===== Listed records =====
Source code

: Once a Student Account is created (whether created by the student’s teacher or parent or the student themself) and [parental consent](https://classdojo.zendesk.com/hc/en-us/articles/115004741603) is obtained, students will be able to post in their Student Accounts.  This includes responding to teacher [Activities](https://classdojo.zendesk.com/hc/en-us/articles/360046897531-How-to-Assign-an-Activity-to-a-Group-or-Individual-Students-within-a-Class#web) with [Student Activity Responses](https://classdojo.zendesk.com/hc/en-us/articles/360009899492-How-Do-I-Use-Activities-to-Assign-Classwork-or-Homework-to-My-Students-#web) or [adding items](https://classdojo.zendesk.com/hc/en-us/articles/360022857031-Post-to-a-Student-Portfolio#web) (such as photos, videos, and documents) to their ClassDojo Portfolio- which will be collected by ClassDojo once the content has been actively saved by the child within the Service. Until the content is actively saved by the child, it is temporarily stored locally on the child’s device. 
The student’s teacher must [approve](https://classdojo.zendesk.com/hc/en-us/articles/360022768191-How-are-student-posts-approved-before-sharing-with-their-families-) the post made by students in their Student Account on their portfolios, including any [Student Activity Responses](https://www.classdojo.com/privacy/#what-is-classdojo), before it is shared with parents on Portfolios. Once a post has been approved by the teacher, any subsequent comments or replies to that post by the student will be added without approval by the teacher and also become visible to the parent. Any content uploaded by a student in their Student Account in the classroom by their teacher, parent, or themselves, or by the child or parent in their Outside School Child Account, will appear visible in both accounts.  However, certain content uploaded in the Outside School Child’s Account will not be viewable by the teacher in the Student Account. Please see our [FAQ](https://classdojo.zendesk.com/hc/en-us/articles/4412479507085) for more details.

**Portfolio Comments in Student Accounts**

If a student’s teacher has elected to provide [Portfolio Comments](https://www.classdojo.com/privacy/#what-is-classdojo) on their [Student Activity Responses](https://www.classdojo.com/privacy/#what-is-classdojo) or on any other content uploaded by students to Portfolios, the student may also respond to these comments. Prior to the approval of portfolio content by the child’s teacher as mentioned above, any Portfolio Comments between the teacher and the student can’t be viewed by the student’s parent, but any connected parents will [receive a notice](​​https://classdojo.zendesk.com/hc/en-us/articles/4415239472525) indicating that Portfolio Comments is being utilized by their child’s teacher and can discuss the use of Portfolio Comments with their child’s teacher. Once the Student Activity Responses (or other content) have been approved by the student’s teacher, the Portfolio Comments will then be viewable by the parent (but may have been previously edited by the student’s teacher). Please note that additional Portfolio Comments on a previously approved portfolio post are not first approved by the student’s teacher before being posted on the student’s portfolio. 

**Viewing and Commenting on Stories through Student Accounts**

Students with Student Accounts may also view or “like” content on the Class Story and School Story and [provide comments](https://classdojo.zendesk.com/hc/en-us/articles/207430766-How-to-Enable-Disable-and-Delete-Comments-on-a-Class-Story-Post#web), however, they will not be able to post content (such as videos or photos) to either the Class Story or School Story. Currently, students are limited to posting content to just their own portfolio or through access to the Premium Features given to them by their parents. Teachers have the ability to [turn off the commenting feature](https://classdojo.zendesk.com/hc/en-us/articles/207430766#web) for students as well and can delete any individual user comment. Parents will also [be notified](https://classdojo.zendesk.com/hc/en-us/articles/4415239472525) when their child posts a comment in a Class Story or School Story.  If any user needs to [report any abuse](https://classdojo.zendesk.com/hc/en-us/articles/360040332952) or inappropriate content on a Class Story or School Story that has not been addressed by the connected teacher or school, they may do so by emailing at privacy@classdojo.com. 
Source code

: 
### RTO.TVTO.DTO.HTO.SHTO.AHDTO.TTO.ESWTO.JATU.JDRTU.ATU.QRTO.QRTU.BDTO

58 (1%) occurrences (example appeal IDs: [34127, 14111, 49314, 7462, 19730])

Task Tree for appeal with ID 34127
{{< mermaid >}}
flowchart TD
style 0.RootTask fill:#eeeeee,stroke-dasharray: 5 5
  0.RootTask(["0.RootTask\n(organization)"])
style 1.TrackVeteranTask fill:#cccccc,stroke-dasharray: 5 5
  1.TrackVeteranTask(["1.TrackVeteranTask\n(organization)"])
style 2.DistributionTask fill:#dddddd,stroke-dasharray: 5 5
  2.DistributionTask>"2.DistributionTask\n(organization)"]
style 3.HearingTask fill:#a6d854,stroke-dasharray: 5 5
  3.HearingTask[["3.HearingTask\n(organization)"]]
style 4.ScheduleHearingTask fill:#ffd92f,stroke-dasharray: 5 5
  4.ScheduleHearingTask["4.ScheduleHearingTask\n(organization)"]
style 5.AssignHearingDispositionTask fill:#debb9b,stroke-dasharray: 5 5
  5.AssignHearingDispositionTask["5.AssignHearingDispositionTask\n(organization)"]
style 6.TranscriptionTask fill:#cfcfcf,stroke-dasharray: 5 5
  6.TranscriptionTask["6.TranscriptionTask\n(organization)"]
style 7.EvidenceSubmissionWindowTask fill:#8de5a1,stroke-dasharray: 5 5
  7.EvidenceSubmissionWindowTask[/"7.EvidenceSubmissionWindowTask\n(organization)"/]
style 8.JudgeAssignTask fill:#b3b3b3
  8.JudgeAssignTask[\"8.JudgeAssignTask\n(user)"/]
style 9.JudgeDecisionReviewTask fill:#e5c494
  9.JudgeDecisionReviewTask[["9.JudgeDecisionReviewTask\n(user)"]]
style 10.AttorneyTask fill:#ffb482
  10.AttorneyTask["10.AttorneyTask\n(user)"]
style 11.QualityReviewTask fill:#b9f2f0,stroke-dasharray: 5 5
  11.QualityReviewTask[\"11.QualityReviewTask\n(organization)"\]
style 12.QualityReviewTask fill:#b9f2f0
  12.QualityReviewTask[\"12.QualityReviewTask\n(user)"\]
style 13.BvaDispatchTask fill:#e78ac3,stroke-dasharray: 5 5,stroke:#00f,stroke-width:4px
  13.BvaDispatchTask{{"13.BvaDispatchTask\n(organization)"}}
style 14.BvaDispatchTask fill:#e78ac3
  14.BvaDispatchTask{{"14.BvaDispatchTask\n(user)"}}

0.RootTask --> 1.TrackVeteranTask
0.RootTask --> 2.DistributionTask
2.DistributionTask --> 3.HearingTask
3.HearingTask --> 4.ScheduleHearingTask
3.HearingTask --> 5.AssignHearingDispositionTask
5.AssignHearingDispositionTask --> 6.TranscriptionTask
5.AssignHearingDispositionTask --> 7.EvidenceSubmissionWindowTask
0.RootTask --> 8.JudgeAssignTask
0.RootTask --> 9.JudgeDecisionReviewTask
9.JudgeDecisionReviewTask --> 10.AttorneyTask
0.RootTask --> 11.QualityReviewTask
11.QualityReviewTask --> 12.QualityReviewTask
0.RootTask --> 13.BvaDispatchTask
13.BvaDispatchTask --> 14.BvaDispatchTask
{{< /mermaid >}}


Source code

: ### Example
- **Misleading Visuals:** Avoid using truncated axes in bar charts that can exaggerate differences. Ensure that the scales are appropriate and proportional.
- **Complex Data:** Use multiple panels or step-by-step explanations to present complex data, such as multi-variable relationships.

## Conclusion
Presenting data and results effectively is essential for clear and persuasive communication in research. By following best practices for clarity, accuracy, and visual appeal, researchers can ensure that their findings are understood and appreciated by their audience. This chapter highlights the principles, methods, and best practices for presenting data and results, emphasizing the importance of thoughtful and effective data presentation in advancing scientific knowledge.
=====
### Activity
The answer must consist of each line from the entries that contains the string "RootTask".

### Written solution
style 0.RootTask fill:#eeeeee,stroke-dasharray: 5 5
  0.RootTask(["0.RootTask\n(organization)"])
0.RootTask --> 1.TrackVeteranTask
0.RootTask --> 2.DistributionTask
0.RootTask --> 8.JudgeAssignTask
0.RootTask --> 9.JudgeDecisionReviewTask
0.RootTask --> 11.QualityReviewTask
0.RootTask --> 13.BvaDispatchTask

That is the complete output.